- WORK TO BE COMPLETED:
In the entries below, count the lines that contain the word "vaak" and give only that number.

- SOURCE INFORMATION:
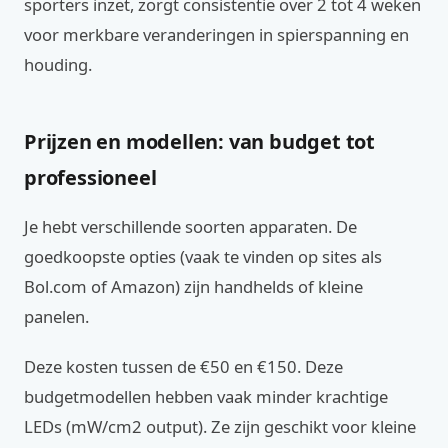
sporters inzet, zorgt consistentie over 2 tot 4 weken
voor merkbare veranderingen in spierspanning en
houding.
Prijzen en modellen: van budget tot
professioneel
Je hebt verschillende soorten apparaten. De
goedkoopste opties (vaak te vinden op sites als
Bol.com of Amazon) zijn handhelds of kleine
panelen.
Deze kosten tussen de €50 en €150. Deze
budgetmodellen hebben vaak minder krachtige
LEDs (mW/cm2 output). Ze zijn geschikt voor kleine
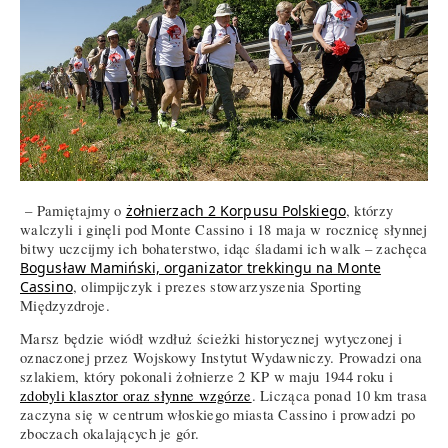
– Pamiętajmy o
żołnierzach 2 Korpusu Polskiego
, którzy
walczyli i ginęli pod Monte Cassino i 18 maja w rocznicę słynnej
bitwy uczcijmy ich bohaterstwo, idąc śladami ich walk – zachęca
Bogusław Mamiński, organizator trekkingu na Monte
Cassino
, olimpijczyk i prezes stowarzyszenia Sporting
Międzyzdroje.
Marsz będzie wiódł wzdłuż ścieżki historycznej wytyczonej i
oznaczonej przez Wojskowy Instytut Wydawniczy. Prowadzi ona
szlakiem, który pokonali żołnierze 2 KP w maju 1944 roku i
zdobyli klasztor oraz słynne wzgórze
. Licząca ponad 10 km trasa
zaczyna się w centrum włoskiego miasta Cassino i prowadzi po
zboczach okalających je gór.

- SOLUTION:
2